The Latino vote cannot be taken for granted


Illustration by Alex Hanks

Bella Nieto, Assistant News Editor

As the fastest growing demographic, the Latino community remains a key portion of the electorate that can be the catalyst for huge victories, especially in states as large as Arizona, Florida and Texas. Surprisingly, both Hillary Clinton and Joe Biden failed to make inroads with Latino voters in key states, costing large portions of electoral votes. This is due, in part, to aggressive campaigning by Republicans in crucial swing states and, in part, because of the wide spectrum of the Democratic party.

 In Florida, Donald Trump won among Cubans and Venezuelans by claiming Democrats’ tax and health care policies are socialist while simultaneously accusing the left of attacking religion. In Texas, conservatives have capitalized on “law and order” messages, which impact the Latino community that is heavily employed in border patrol law enforcement in the Rio Grande Valley. In the weeks leading up to the election, there was a rise of social media posts and TV ads in Spanish that featured misinformation attacking Biden.

At the same time, Democrats are vexed with balancing tradition with more progressive platforms such as defunding the police. This is one area in which Republicans have sardonically backed Democrats into a corner by forcing them to either appeal to the traditional and moderate portion of Latinos or put more progressive policies on the chopping block and risk losing younger voters. Democrats have prided themselves on fostering a diverse electorate, but such diversity has also caused disassociation between the oldest and youngest portions of Latino Democrats. The capricious voting patterns of Latinos make them significant in all elections with votes that cannot be acquiesced easily. 

There are very few roads to the White House that did not pass through the Latino community, yet they are rarely valued — until election season, that is. There is a concept jokingly referred to as Christopher Columbus syndrome in which people suddenly discover the importance of concepts that already existed; in this case, it is the Latino community and their respective votes.

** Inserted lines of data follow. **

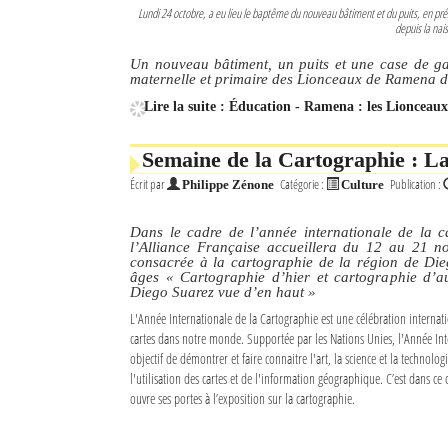
Lundi 24 octobre, a eu lieu le baptême du nouveau bâtiment et du puits, en pré
depuis la nai
Un nouveau bâtiment, un puits et une case de gar
maternelle et primaire des Lionceaux de Ramena d
Lire la suite : Éducation - Ramena : les Lionceaux
Semaine de la Cartographie : La
Écrit par
Catégorie :
Publication :
Philippe Zénone
Culture
Dans le cadre de l’année internationale de la 
l’Alliance Française accueillera du 12 au 21 n
consacrée à la cartographie de la région de Die
âges « Cartographie d’hier et cartographie d’au
Diego Suarez vue d’en haut »
L'Année Internationale de la Cartographie est une célébration internati
cartes dans notre monde. Supportée par les Nations Unies, l'Année Int
objectif de démontrer et faire connaitre l'art, la science et la technolog
l'utilisation des cartes et de l'information géographique. C’est dans ce 
ouvre ses portes à l’exposition sur la cartographie.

Latinos cannot be taken for granted, because they have the power to alter the direction of significant elections. 32 million Latinos were eligible to vote this election season, which made them the largest racial minority exceeding the number of Black voters for the first time. The Latino population is expected to grow to 100 million in the coming decades. The metastasization of the Latino population further supports the notion that no candidate can secure a win without this crucial demographic. 

Empirically, Latinos have already demonstrated their power to influence election outcomes. In 2016, half of the Latino population eligible to vote did not turn out, and the wins for Trump in Florida and Arizona propelled him to victory. Had the turnout among the Latino community been higher, there is a strong possibility that Hillary Clinton could have been running for a second term in 2020, but alas, Michigan, Pennsylvania and Wisconsin secured the lead for Trump. 

In addition, the Latino vote is important because Latinos have historically been underrepresented and the community has endured several wrongs in need of policy solutions, starting with immigration. Biden promised a path to citizenship for Dreamers, but under the Obama administration, the vice president failed to offer any immigration reform and instead deported over three million undocumented citizens. Biden’s supple promises could have also caused lower turnout among the community, but when he finally settles into the White House, Biden will be forced to answer for his failings on immigration in the past and show what he will do for immigrants, especially those in the Latino community, going forward.

Finally, neither party can overlook the importance of Latinos in shaping election outcomes because 2020 will mark a turning point in history when citizens, especially minorities, are tired of having politicians merely listen to their concerns; accurate representation is now on the horizon. As a demographic that makes up over 18% of the population, Latinos are severely underrepresented in policy decisions and face high entry barriers to political offices. The last several administrations have failed to answer the demands of the Latino community, and it’s clear that the best remedy is to elect candidates that look like Latinos.